História de dinossauro



A história é boa, vem da Inglaterra, e merecia fazer parte de algum filme que contasse a saga dessas crianças extraordinárias. Bem, de qualquer modo, foi assim que imaginei o acontecido.
Era uma sexta-feira, 21 de julho, quando a família, residente em Essex, resolveu fazer uma visita noturna ao grande Museu de História Natural de Londres, um dos mais famosos de todo o mundo. O pai, a mãe e os dois filhos, as crianças excitadas com a novidade.
Chegando ao magnífico prédio, a grande surpresa foi a presença de uma criançada sem conta, todos participando da chamada “caça aos dinossauros”! Apenas Charlie, com 10 anos, não se juntou ao grupo: dedicou-se a ler minuciosamente TODAS as legendas dos bichos em exposição.
Até que interrompeu sua empreitada, chamou os pais e disse:
– Isso aqui está errado.
– Como errado, meu filho, estamos no Museu de História Natural de Londres! Sabe o que isso significa?
– Mas está errado. Este dinossauro não é um oviráptor. Os oviraptores caminhavam sobre duas patas e não quatro, como mostra a imagem. Esse aqui é um protocerátopo.

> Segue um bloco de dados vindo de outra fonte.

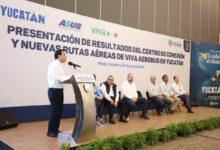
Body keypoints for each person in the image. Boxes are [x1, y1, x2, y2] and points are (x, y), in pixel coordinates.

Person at [47, 49, 67, 137]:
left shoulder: (61, 66)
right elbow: (55, 77)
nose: (66, 56)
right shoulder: (53, 65)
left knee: (59, 112)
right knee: (55, 111)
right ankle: (50, 131)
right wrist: (66, 78)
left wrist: (67, 78)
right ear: (58, 55)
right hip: (54, 90)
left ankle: (55, 129)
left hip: (59, 91)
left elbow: (61, 77)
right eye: (64, 54)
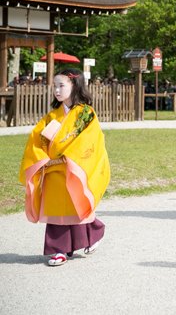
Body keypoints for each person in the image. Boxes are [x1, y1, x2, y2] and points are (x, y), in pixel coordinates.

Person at [19, 68, 110, 266]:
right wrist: (43, 159)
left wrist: (67, 159)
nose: (57, 90)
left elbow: (89, 142)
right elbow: (36, 140)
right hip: (52, 169)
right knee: (56, 209)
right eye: (55, 86)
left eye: (61, 85)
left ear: (75, 86)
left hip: (72, 167)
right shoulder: (52, 116)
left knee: (75, 205)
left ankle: (93, 233)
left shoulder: (86, 113)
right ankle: (59, 250)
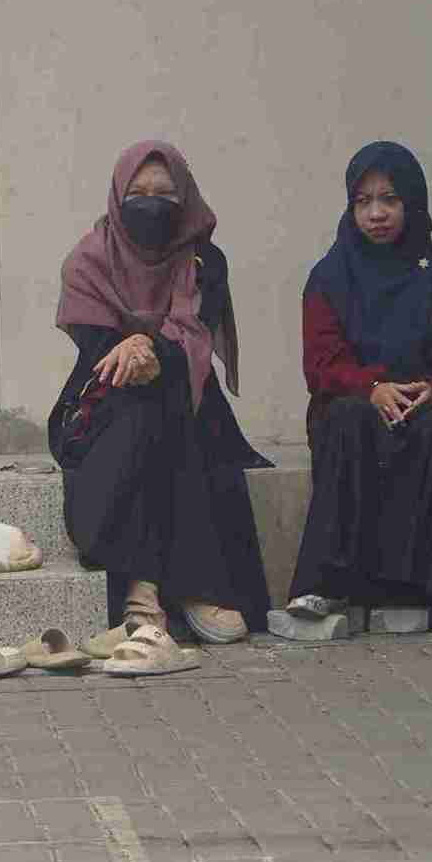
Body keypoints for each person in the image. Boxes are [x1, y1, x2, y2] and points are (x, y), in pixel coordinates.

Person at [48, 141, 272, 664]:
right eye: (138, 193)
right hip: (103, 398)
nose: (150, 204)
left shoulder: (204, 260)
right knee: (143, 413)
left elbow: (191, 335)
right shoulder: (89, 258)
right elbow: (98, 349)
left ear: (185, 197)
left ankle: (143, 588)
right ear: (117, 196)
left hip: (189, 395)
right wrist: (129, 347)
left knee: (164, 410)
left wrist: (150, 347)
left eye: (164, 194)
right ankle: (188, 588)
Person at [282, 142, 432, 624]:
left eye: (388, 199)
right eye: (363, 201)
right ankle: (327, 586)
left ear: (411, 201)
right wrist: (372, 388)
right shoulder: (331, 275)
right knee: (351, 421)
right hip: (352, 400)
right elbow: (321, 363)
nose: (376, 213)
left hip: (425, 400)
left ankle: (413, 590)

         Os pais resolveram não teimar com Charlie, conheciam “bem” o filho que tinham. Em entrevista a BBC, a mãe afirmou: “Charlie adora paleontologia desde que era muito pequeno e começou a ler enciclopédias quando tinha uns três anos. Tem síndrome de Asperger e, por isso, quando gosta de um assunto tenta pesquisar tudo que pode sobre o tema”.
         E Charlie foi fundo na história dos dinossauros. Os pais alertaram os responsáveis pelo museu, que, dias depois, enviaram carta ao menino, agradecendo por ter apontado a falha e elogiando seus conhecimentos. “Um porta-voz explicou que a galeria tinha sido reformada várias vezes e que houve um erro”.